Because the shooting unfolded outside a medical clinic, all three victims received almost instantaneous attention from doctors and nurses who ran outside to render aid. Rice described them as a godsend, and even the mayor commended their actions.
Rice said the incident delivered a stark reminder that life is filled with both hardship and hope.
"My niece Rachel is the epitome of innocence," he said. "She would never hurt a fly, and yet she was targeted like this."
He said Debbie has a passion for life that even now radiates from her hospital bed. Just 24 hours after the shooting, she was gesturing around the room to communicate with her husband and keep everything in order. Both mother and daughter have been asking after each other often, inquiring from their respective hospital rooms — "these innocent people, two beautiful souls," Rice said.
The doctors are hopeful Rachel will be able to come home in a few days, he said, while Debbie will likely remain hospitalized longer.
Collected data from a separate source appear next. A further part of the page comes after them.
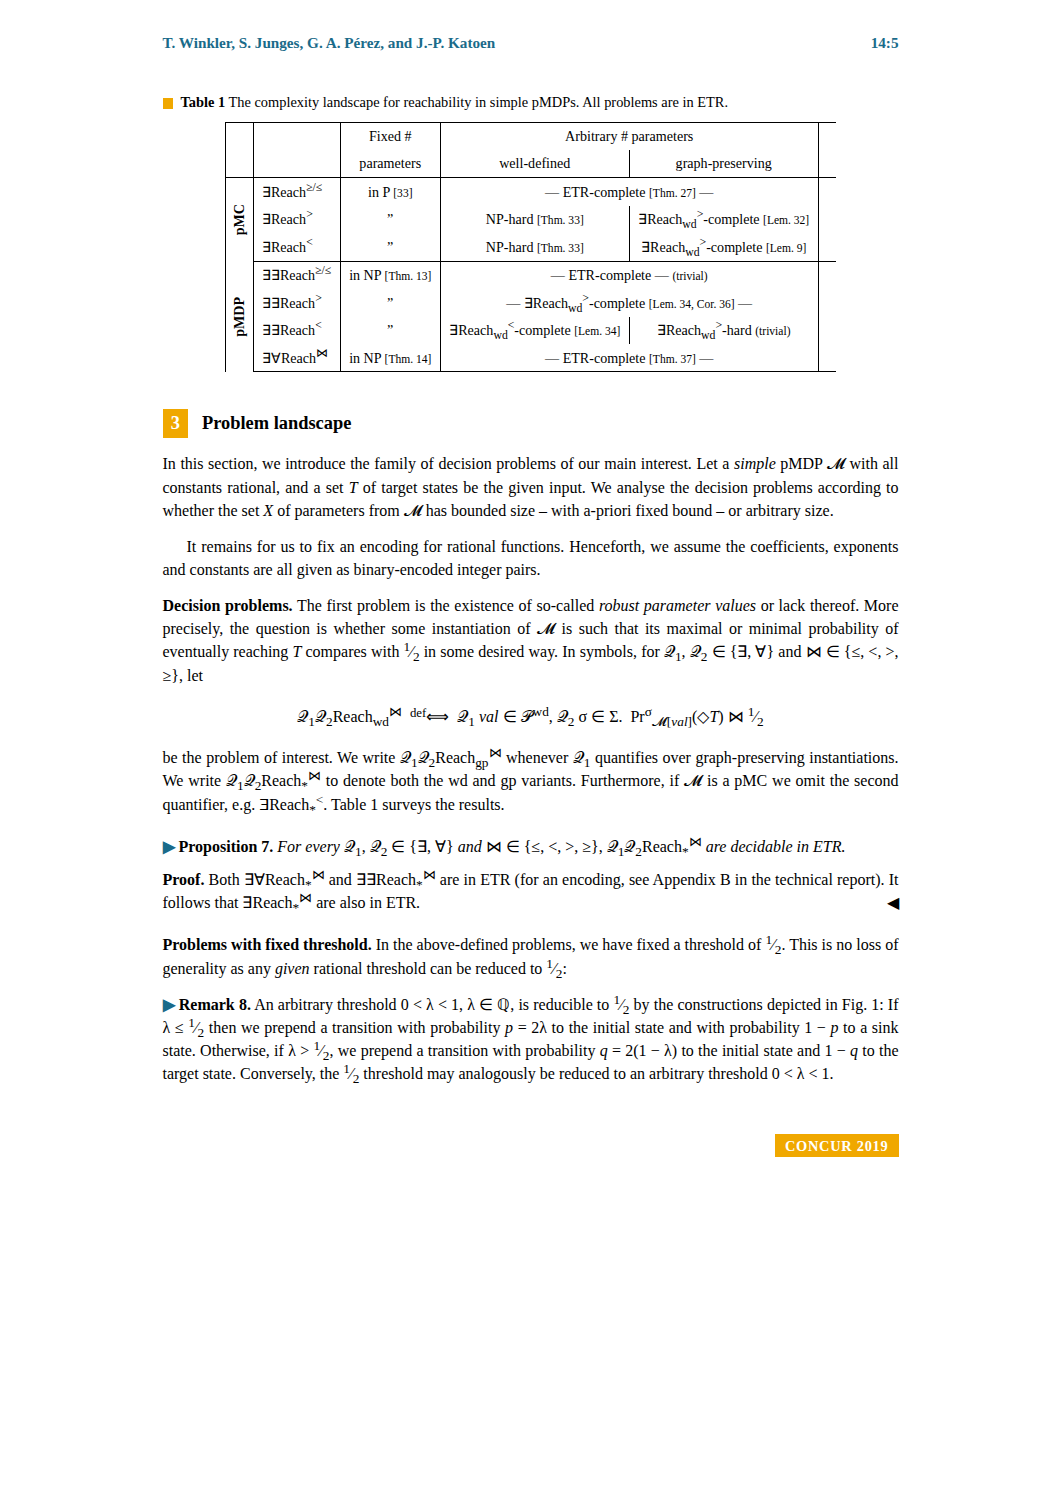T. Winkler, S. Junges, G. A. Pérez, and J.-P. Katoen 14:5
Table 1 The complexity landscape for reachability in simple pMDPs. All problems are in ETR.
| | | Fixed # | Arbitrary # parameters | |
| | | parameters | well-defined | graph-preserving | |
| pMC | ∃Reach ≥/≤ | in P [33] | — ETR-complete [Thm. 27] — | |
| ∃Reach > | ” | NP-hard [Thm. 33] | ∃Reach wd > -complete [Lem. 32] | |
| ∃Reach < | ” | NP-hard [Thm. 33] | ∃Reach wd > -complete [Lem. 9] | |
| pMDP | ∃∃Reach ≥/≤ | in NP [Thm. 13] | — ETR-complete — (trivial) | |
| ∃∃Reach > | ” | — ∃Reach wd > -complete [Lem. 34, Cor. 36] — | |
| ∃∃Reach < | ” | ∃Reach wd < -complete [Lem. 34] | ∃Reach wd > -hard (trivial) | |
| ∃∀Reach ⋈ | in NP [Thm. 14] | — ETR-complete [Thm. 37] — | |
3 Problem landscape
In this section, we introduce the family of decision problems of our main interest. Let a simple pMDP 𝓜 with all constants rational, and a set T of target states be the given input. We analyse the decision problems according to whether the set X of parameters from 𝓜 has bounded size – with a-priori fixed bound – or arbitrary size.
It remains for us to fix an encoding for rational functions. Henceforth, we assume the coefficients, exponents and constants are all given as binary-encoded integer pairs.
Decision problems. The first problem is the existence of so-called robust parameter values or lack thereof. More precisely, the question is whether some instantiation of 𝓜 is such that its maximal or minimal probability of eventually reaching T compares with 1⁄2 in some desired way. In symbols, for 𝒬1, 𝒬2 ∈ {∃, ∀} and ⋈ ∈ {≤, <, >, ≥}, let
𝒬1𝒬2Reachwd⋈ def⟺ 𝒬1 val ∈ 𝒫wd, 𝒬2 σ ∈ Σ. Prσ𝓜[val](◇T) ⋈ 1⁄2
be the problem of interest. We write 𝒬1𝒬2Reachgp⋈ whenever 𝒬1 quantifies over graph-preserving instantiations. We write 𝒬1𝒬2Reach*⋈ to denote both the wd and gp variants. Furthermore, if 𝓜 is a pMC we omit the second quantifier, e.g. ∃Reach*<. Table 1 surveys the results.
▶ Proposition 7. For every 𝒬1, 𝒬2 ∈ {∃, ∀} and ⋈ ∈ {≤, <, >, ≥}, 𝒬1𝒬2Reach*⋈ are decidable in ETR.
Proof. Both ∃∀Reach*⋈ and ∃∃Reach*⋈ are in ETR (for an encoding, see Appendix B in the technical report). It follows that ∃Reach*⋈ are also in ETR. ◀
Problems with fixed threshold. In the above-defined problems, we have fixed a threshold of 1⁄2. This is no loss of generality as any given rational threshold can be reduced to 1⁄2:
▶ Remark 8. An arbitrary threshold 0 < λ < 1, λ ∈ ℚ, is reducible to 1⁄2 by the constructions depicted in Fig. 1: If λ ≤ 1⁄2 then we prepend a transition with probability p = 2λ to the initial state and with probability 1 − p to a sink state. Otherwise, if λ > 1⁄2, we prepend a transition with probability q = 2(1 − λ) to the initial state and 1 − q to the target state. Conversely, the 1⁄2 threshold may analogously be reduced to an arbitrary threshold 0 < λ < 1.
CONCUR 2019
A man stabbed his grandmother to death and injured his mother Sunday morning, starting a rampage that crisscrossed south Baton Rouge, left thr…
Meanwhile, significant questions remain about what prompted the wild rampage. Attempts to reach Morgan's family Monday were unsuccessful.
Morgan has almost no criminal history in East Baton Rouge. His only prior arrest was in 2011 when he confessed to spray painting a slang term for marijuana on a bus at the Life Tabernacle Church in Central. That was just months before he graduated from Central High School, records show.
Social media posts show that Morgan suffered a serious motorcycle accident in 2012 that left him in critical condition. He was hospitalized for months in Colorado before returning home to Baton Rouge, his family had written on a Facebook page that was later taken down.
A few new details emerged Monday about the series of events Sunday morning. Morgan had been living with his grandmother, Dianne Gafford, for about two months at her home in the Wimbledon Estates neighborhood off Perkins Road, officials said.
Investigators say that, after stabbing her to death and wounding his mother, Morgan took a gun and car belonging to his grandmother and drove to the shopping center off Highland Road where he shot the three victims and fled in the stolen SUV.
He ditched the SUV in a strip mall parking lot on Bluebonnet Boulevard, then shot at another motorist who was uninjured, officials said. Morgan ran around behind the row of businesses and tried to break into a nearby apartment, according to Casey Rayborn Hicks, spokeswoman for the East Baton Rouge sheriff. When that was unsuccessful, he hid behind a tree and pointed his gun at deputies, who shot him twice and took him into custody.
Officials declined to provide a timeline on when Morgan will likely be booked into jail.